If You Don't Get It The First Time, Back Up And Try It Again, Party

Year
Style
Label
People (8)
Producer
James Brown

Album Summary

Dropped in 1973 on People Records, 'If You Don't Get It The First Time, Back Up And Try It Again, Party' is one of those records that announces itself before the needle even hits the groove — the title alone tells you everything you need to know about the spirit inside. Fred Wesley, the undisputed master of the funk trombone, steps fully into the bandleader role here, fronting The J.B.'s — the baddest backing band in the business and the rhythmic backbone of James Brown's entire operation. This record was born out of one of the most prolific and creatively charged periods in the J.B.'s storied history, capturing a unit that was so locked in, so tight, so deeply in the pocket that the grooves practically breathe on their own.
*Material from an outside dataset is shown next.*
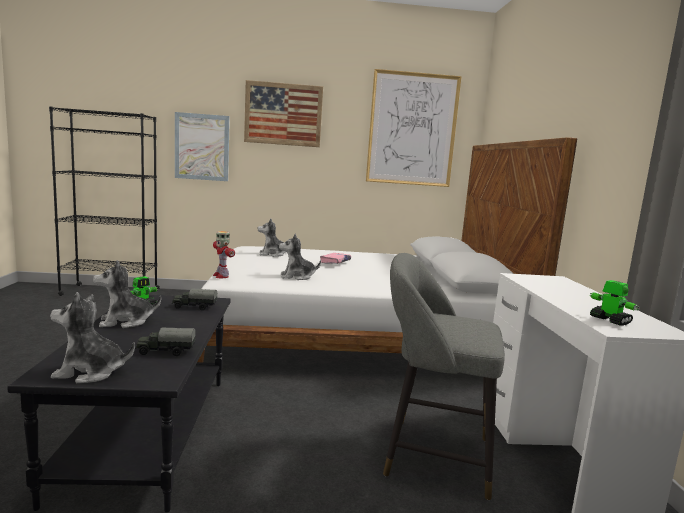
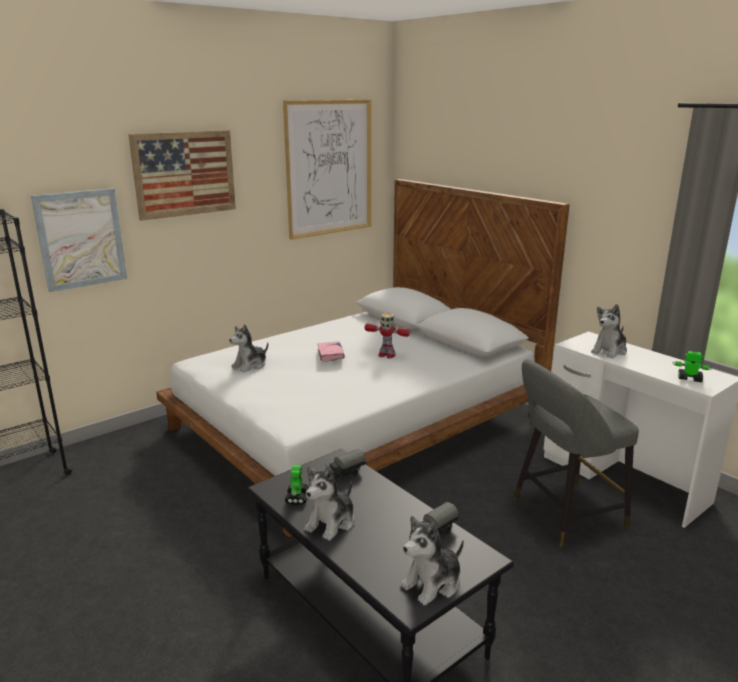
camera: 35 degrees left, 10 degrees up
(221, 276) = (277, 422): toy robot -> toy robot (386, 355)
(297, 277) = (341, 392): plush toy -> plush toy (609, 351)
The playful, gloriously long-winded title was no accident — it was a statement of purpose, a party invitation pressed into vinyl, radiating the same tongue-in-cheek funk energy that made the J.B.'s catalog an essential chapter in soul music history.

Reception

  • The album found its audience primarily among devoted J.B.'s and James Brown disciples rather than crossing over into mainstream chart territory, performing modestly within funk and soul circles.
  • Within the funk community, the record earned quiet but genuine respect for its razor-sharp horn work and the kind of rhythmic discipline that only a band of The J.B.'s caliber could deliver.

Significance

  • The album stands as a pure, uncut expression of the instrumental funk aesthetic that Fred Wesley and The J.B.'s were architecting in the early 1970s — trombone-forward, polyrhythmic, and gloriously relentless in its commitment to the groove.
  • It represents a defining moment in Fred Wesley's emergence as a primary compositional and arranging voice within James Brown's organization, demonstrating that The J.B.'s were a creative force unto themselves and not merely a supporting act.
  • The record's title track, with its satirical nod to the Watergate scandal on the flip side, captures the political and cultural consciousness that ran beneath the party surface of early 1970s funk — proof that this music always had something serious to say.

Samples

  • "If You Don't Get It The First Time, Back Up And Try It Again, Party" — one of the most celebrated funk breakdowns in The J.B.'s catalog, sampled across hip-hop and funk-influenced production for its bone-deep groove and explosive horn hits.

Tracklist

# Song BPM Preview Time
  1. A If You Don't Get It The First Time, Back Up And Try It Again, Party YouTube 3:36
  2. B You Can Have Watergate Just Gimme Some Bucks And I'll Be Straight YouTube 3:30

Artist Details

Fred Wesley & The JB's were the blazing instrumental backbone of James Brown's empire, a collective of the baddest cats in the funk universe assembled in the early 1970s out of Augusta, Georgia, led by the incomparable trombonist Fred Wesley alongside fellow heavyweights Maceo Parker and Bootsy Collins. These brothers laid down some of the most ferociously funky grooves ever committed to wax, cutting classics like Doing It to Death that became blueprints for every funk, soul, and hip-hop artist who came after them. Their cultural fingerprint runs deep — those irresistible horn-driven rhythms have been sampled more times than anyone can count, making Fred Wesley & The JB's not just a band, but the very heartbeat of Black American music in the 1970s and beyond.